Davis - Femmes, race et classeIl y avait beaucoup de naïveté politique dans son analyse des derniers moments de la guerre ; elle se montrait plus vulnérable que jamais à l’idéologie raciste. Dès que l’armée unioniste eut triomphé de ses opposants confédérés, Elizabeth Stanton et ses collègues exigèrent du Parti républicain une récompense pour les efforts accomplis pendant la guerre : elles réclamaient le droit de vote, comme si un traité avait été conclu ; comme si les féministes avaient lutté contre l’esclavage en visant ce droit.

Bien évidemment, les républicains n’apportèrent aucun soutien aux suffragettes après la victoire de l’Union. Ce refus émanait moins des hommes que des politiciens liés aux intérêts économiques dominants de l’époque. Dans la mesure où la guerre entre le Nord et le Sud avait pour but de renverser la classe esclavagiste sudiste, elle profitait essentiellement à la bourgeoisie nordiste, c’est-à-dire aux jeunes capitalistes enthousiastes qui avaient trouvé leur credo politique au Parti républicain. Les capitalistes du Nord cherchaient à contrôler toute l’économie de la nation. Leur lutte contre l’esclavagisme du Sud n’englobait ni la libération des Noirs ni celle des femmes.

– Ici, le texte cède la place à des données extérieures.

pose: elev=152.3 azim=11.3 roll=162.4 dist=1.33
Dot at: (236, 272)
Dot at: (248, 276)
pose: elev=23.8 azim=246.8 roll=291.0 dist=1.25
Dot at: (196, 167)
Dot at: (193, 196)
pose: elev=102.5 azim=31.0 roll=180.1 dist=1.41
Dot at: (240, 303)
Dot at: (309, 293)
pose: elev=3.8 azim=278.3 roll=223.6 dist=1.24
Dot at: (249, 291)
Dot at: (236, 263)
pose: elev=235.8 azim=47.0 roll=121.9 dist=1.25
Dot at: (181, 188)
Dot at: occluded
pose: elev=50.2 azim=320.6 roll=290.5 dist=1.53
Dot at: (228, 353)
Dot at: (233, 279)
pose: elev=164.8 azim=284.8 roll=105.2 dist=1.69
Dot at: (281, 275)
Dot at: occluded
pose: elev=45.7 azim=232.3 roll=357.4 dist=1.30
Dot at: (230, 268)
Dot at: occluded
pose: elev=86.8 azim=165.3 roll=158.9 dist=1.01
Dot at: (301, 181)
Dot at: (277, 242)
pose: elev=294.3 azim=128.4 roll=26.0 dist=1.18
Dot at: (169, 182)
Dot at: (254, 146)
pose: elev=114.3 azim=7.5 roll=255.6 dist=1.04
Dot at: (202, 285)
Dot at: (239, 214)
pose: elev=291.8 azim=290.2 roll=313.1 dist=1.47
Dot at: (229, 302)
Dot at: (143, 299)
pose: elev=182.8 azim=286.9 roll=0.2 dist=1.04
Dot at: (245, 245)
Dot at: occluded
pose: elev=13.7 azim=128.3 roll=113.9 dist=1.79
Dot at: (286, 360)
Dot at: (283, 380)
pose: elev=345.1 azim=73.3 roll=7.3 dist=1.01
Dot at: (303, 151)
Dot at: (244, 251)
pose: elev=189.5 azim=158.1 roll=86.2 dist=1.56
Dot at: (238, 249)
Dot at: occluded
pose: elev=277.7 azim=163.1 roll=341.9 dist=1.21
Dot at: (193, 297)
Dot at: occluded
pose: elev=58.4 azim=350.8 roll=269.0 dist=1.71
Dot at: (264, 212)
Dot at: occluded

Des femmes-Antoinette Fouque, pages 55-56

Pendant plusieurs années, ce titre, Femmes, race et classe, m’a interpellée sur le chemin des toilettes. Angela Davis trônait dans la bibliothèque de ma sœur (en l’occurrence celle en face des WC, ceci explique cela) et, quand elle a déménagé, je me suis dit que ça ne pouvait plus rester uniquement un fantasme intellectuel. Avec Une lutte sans trêve, j’ai découvert qu’Angela Davis était finalement assez facile à lire, et surtout bougrement intéressante. Alors c’est un peu satisfaite (de moi-même et de ma lecture à venir) que j’ai abordé ce triptyque de l’intersectionnalité.

Je m’attendais à une analyse contemporaine (oui, parce que j’ai beau être passée devant le livre plusieurs fois par jour pendant un an et demi, j’avais jamais lu la quatrième de couverture). Que nenni. L’autrice s’intéresse aux femmes noires (faut-il préciser pauvres ?) et décortique les liens entre la lutte abolitionniste et les revendications féministes américaines du XIXe siècle et du début du XXe. Celles-ci, vous l’aurez peut-être présumé, étaient blanches – autant les féministes que leurs revendications. À force d’exemples et de références, on comprend que les dynamiques qui animaient l’une et l’autre luttes, articulées autour de principes moraux – si tant est qu’il existe une morale raciste – et économiques, avaient des logiques somme toute assez divergentes. Ainsi, la lutte anti-esclavagiste était rarement humaniste ; les femmes blanches pouvaient s’insurger que les hommes noirs obtiennent le droit de vote avant elles ; de pseudo-arguments de protection des femmes permettaient de justifier le lynchage des noirs, etc. Bref, la réelle convergence des luttes n’était même pas à l’état d’ébauche.

Ma culture historique et politique américaine est très (très très) limitée, j’ai donc parfois eu le sentiment d’errer entre les personnalités et les dates. Mais, même avec ce léger flottement, ce fut une lecture riche et, à mon sens, elle est essentielle pour comprendre l’articulation de luttes fondamentales et éviter les écueils d’une réécriture lustrée de l’Histoire.

Découvrez aussi Comment la non-violence protège l’État de Peter Gelderloos et Americanah de Chimamanda Ngozi Adichie.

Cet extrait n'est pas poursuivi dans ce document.